By John Boivin, Local Journalism Initiative Reporter

A Passmore couple may be getting some help to demolish their home, after a series of landslides caused most of their property to erode into the Little Slocan River.

Scott Carlson and Christa Brakmann are facing the complete loss of their retirement property, as slow erosion by the Little Slocan River is wearing away the hillside.

Now the RDCK’s Emergency Operations Centre says it may be able to step in and help the couple.

While details of what the EOC can do were not settled by press time, an RDCK official told the Valley Voice “the RDCK is currently working with the Carlsons and the Province to remove the house and mitigate any potential damage to the environment.”

Eroding castle

The slide has been a slow-moving disaster that’s reaching its peak now.

Perched on a point a kilometre or two up from the mouth of the Little Slocan River, Carlson and Brakmann’s 4,000-square-foot home offered spectacular views of the two valleys coming together.

“I was told at one time it was the most expensive piece of housing property in the Slocan,” says Carlson.

But the land the building was on contained a terrible flaw. It was essentially built on top of a natural sand pile – one susceptible to erosion. As a result, while the building is assessed at over half a million dollars, its market worth is far less.

There was no sign of a problem when the couple bought the place, back in 1997. A neighbour had had a small slough into the river, a few years earlier, but it had been shored up with timbers.

“Nobody thought that was a big deal at the time,” he says.

Then the ever-changing Little Slocan River turned and braided into a new configuration, and began eating away at his property.

“It’s the desire of every mountain to flow to the sea,” says Carlson philosophically.

In 2014 the couple spent $150,000 to move the house to the back of the property, after an initial small slide clipped the edge of their land.

“A geo-tech looked at it and said the rest of this area would be safe if we did some remediation at the bottom,” recalls Carlson, but says the idea to add rip-rap rock to the riverbank “would have cost way more than the house and the property to do.”

The couple put some cabled logs at the bottom, as was done at the neighbour’s slide in 1997. They also did some remedial re-vegetation. But that all disappeared in the freshet of 2018, when the next major slide occurred.

“As material disappeared from the bottom, it’s replaced by material from higher up. It’s gravity at work,” says Carlson.

Carlson figures 30,000 dump truck loads of sand have been swept into the river in the last few years. And every day there’s another little trickle of rocks, inexorably eating away at the property.

Now the sheer precipice is only about 25 feet from his doorstep, and getting closer every week.

He’s worried about the environmental impact of all that material going into the river – and what would happen if his house joined it.

But help has been hard to find.

“Of course your house insurance doesn’t include landslide insurance unless you specifically ask for it,” he says. “And after the first slide no one is going to give us landslide insurance.”

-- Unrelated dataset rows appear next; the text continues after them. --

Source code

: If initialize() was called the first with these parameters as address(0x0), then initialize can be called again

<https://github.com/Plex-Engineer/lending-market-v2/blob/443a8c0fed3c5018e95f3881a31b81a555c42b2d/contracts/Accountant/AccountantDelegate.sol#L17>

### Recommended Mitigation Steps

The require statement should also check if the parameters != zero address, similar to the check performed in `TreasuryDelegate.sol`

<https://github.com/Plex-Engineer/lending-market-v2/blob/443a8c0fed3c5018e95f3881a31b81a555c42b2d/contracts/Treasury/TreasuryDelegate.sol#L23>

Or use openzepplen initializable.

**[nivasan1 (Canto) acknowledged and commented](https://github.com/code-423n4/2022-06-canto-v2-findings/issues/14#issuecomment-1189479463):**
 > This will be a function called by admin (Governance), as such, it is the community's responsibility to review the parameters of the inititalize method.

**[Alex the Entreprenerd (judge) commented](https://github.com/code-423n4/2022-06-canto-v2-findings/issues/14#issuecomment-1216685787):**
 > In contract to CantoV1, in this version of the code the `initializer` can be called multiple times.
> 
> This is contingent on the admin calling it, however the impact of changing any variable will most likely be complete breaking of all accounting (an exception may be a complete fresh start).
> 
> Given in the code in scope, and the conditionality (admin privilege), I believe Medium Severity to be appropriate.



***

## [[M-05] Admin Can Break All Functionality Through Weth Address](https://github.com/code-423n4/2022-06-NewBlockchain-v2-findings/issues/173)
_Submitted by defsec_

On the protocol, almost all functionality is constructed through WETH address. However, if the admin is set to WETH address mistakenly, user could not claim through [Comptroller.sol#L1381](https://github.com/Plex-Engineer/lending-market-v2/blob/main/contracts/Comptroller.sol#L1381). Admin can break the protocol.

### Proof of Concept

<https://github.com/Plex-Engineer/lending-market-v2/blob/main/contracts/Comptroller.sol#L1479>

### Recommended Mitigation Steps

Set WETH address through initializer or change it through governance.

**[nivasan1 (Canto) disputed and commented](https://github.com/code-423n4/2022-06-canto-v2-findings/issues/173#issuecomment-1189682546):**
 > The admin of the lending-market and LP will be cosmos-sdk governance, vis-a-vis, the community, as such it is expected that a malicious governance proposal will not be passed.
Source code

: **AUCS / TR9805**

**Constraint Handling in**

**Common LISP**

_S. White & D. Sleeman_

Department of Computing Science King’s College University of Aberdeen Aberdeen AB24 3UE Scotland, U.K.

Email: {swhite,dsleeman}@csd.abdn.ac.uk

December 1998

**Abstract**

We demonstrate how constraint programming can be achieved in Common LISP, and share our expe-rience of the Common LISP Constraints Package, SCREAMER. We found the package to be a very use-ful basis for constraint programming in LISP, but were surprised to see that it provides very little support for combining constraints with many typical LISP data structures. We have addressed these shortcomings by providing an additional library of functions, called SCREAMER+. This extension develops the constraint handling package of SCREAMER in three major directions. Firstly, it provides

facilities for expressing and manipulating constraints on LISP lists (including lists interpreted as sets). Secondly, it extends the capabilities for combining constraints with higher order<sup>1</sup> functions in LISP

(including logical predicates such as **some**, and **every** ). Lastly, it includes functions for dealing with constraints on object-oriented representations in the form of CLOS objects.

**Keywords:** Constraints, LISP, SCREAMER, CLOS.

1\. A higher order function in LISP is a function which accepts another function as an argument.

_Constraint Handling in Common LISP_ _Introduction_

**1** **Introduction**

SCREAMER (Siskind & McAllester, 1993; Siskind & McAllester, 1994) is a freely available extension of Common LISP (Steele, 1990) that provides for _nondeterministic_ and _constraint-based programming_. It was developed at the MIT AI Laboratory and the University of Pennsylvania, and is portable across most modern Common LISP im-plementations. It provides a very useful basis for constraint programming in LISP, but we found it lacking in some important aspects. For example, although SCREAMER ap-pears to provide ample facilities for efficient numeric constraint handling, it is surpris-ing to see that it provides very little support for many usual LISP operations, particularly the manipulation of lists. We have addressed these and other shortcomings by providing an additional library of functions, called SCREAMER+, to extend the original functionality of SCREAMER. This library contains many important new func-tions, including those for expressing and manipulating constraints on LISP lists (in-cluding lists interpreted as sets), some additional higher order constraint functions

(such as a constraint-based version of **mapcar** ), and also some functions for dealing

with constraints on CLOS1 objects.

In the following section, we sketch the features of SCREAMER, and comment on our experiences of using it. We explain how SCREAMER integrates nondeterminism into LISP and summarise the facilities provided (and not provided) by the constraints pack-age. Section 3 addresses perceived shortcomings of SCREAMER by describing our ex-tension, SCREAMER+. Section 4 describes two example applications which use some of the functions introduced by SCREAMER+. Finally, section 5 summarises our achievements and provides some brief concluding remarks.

“We applied for disaster financial assistance through the provincial emergency program, and they turned us down, saying it was an ongoing event,” he says.

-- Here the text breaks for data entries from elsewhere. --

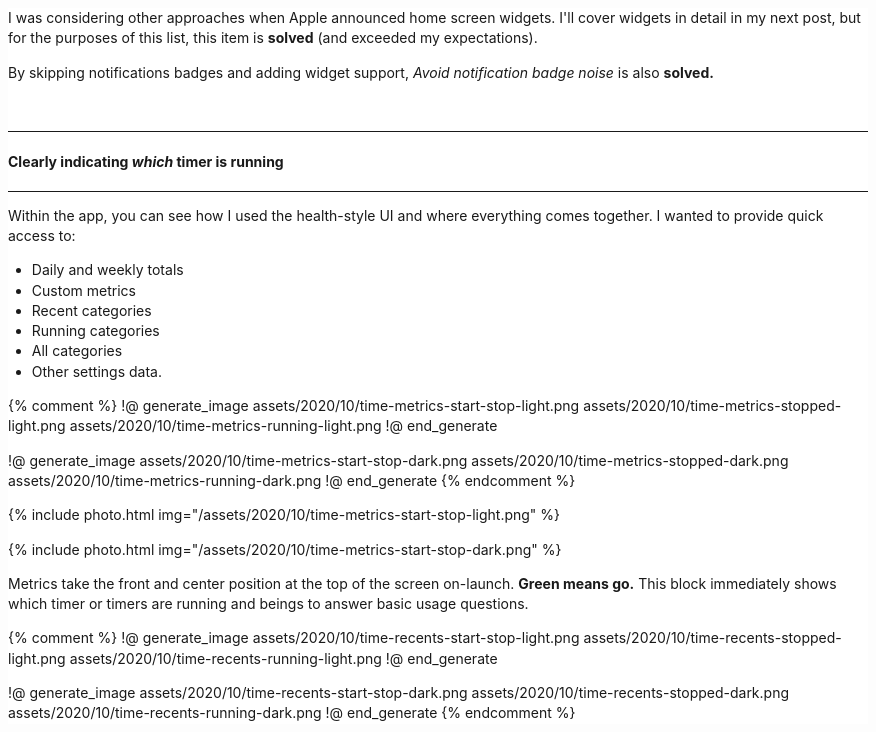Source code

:I was considering other approaches when Apple announced home screen widgets.
I'll cover widgets in detail in my next post, but for the purposes of this list,
this item is **solved** (and exceeded my expectations).

By skipping notifications badges and adding widget support, _Avoid notification
badge noise_ is also **solved.**

<br/>

---

#### Clearly indicating _which_ timer is running

---

Within the app, you can see how I used the health-style UI and where everything
comes together. I wanted to provide quick access to:

* Daily and weekly totals
* Custom metrics
* Recent categories
* Running categories
* All categories
* Other settings data.

{% comment %}
!@ generate_image assets/2020/10/time-metrics-start-stop-light.png
  assets/2020/10/time-metrics-stopped-light.png
  assets/2020/10/time-metrics-running-light.png
!@ end_generate

!@ generate_image assets/2020/10/time-metrics-start-stop-dark.png
  assets/2020/10/time-metrics-stopped-dark.png
  assets/2020/10/time-metrics-running-dark.png
!@ end_generate
{% endcomment %}

{% include photo.html img="/assets/2020/10/time-metrics-start-stop-light.png" %}

{% include photo.html img="/assets/2020/10/time-metrics-start-stop-dark.png" %}

Metrics take the front and center position at the top of the screen on-launch.
**Green means go.** This block immediately shows which timer or timers are running
and beings to answer basic usage questions.

{% comment %}
!@ generate_image assets/2020/10/time-recents-start-stop-light.png
  assets/2020/10/time-recents-stopped-light.png
  assets/2020/10/time-recents-running-light.png
!@ end_generate

!@ generate_image assets/2020/10/time-recents-start-stop-dark.png
  assets/2020/10/time-recents-stopped-dark.png
  assets/2020/10/time-recents-running-dark.png
!@ end_generate
{% endcomment %}
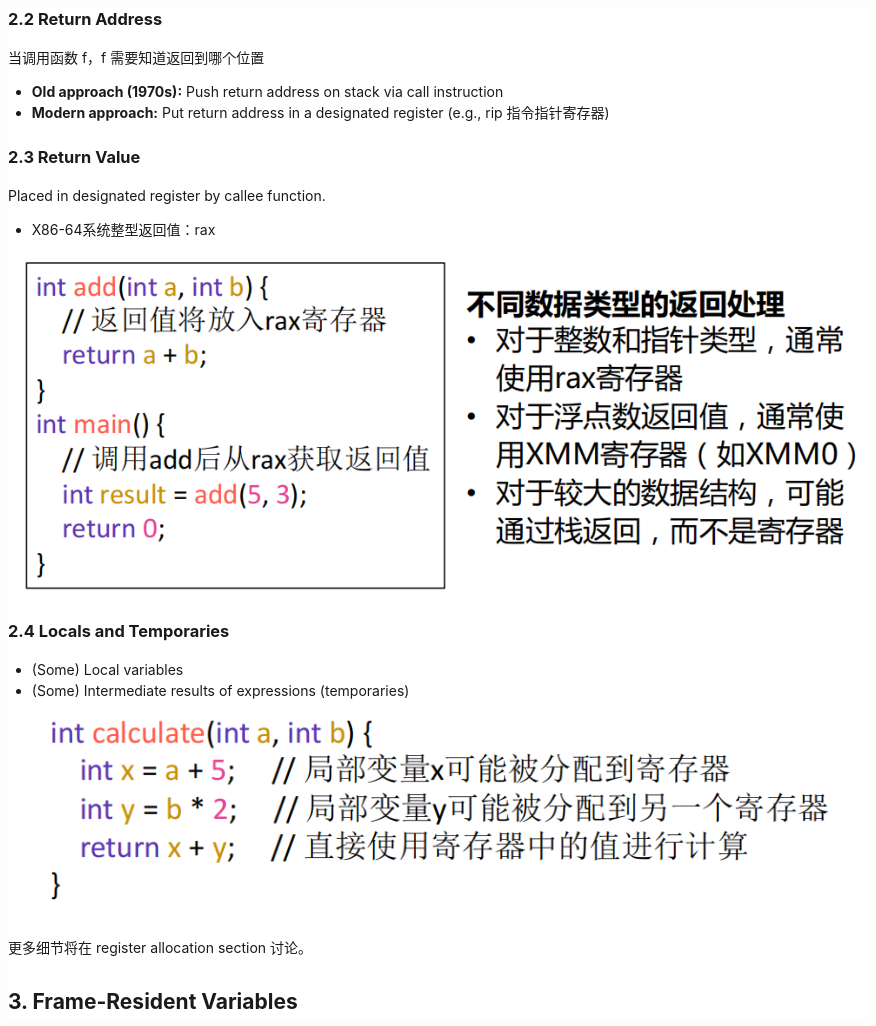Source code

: ### 2.2 Return Address

当调用函数 f，f 需要知道返回到哪个位置

- **Old approach (1970s):** Push return address on stack via call instruction
- **Modern approach:** Put return address in a designated register (e.g., rip 指令指针寄存器)

### 2.3 Return Value

Placed in designated register by callee function.

- X86-64系统整型返回值：rax

![image-20250413172700572](./Activation%20Record.assets/image-20250413172700572.png)



### 2.4 Locals and Temporaries

- (Some) Local variables
-  (Some) Intermediate results of expressions (temporaries)

![image-20250413172839576](./Activation%20Record.assets/image-20250413172839576.png)

更多细节将在 register allocation section 讨论。

## 3. Frame-Resident Variables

Since their story came to light, the RDCK has come to some aid. An area emergency official got a geotechnical expert to come in and take a look, and now the Emergency Operations Centre has stepped in. A final agreement still needs to be struck.

Carlson’s glad someone’s addressing the slide’s impact on the river and environment. The affair has cost him about $700,000 he’ll never get back, but he’s hoping the emergency officials can at least protect the river.

“We won’t have any further liability here, which is good,” he says. “It would have added insult to injury if we had to pay to take the house down.”

Carlson and his wife don’t sleep in the building anymore, and he’s bought a new house in Castlegar, near his wife’s work. He seems both resigned and at peace with his problem.

“I would have been totally happy to stay here until I don’t know who I am or where I’m living,” he says. “But we’re living our lives, playing the hand we’re dealt with.”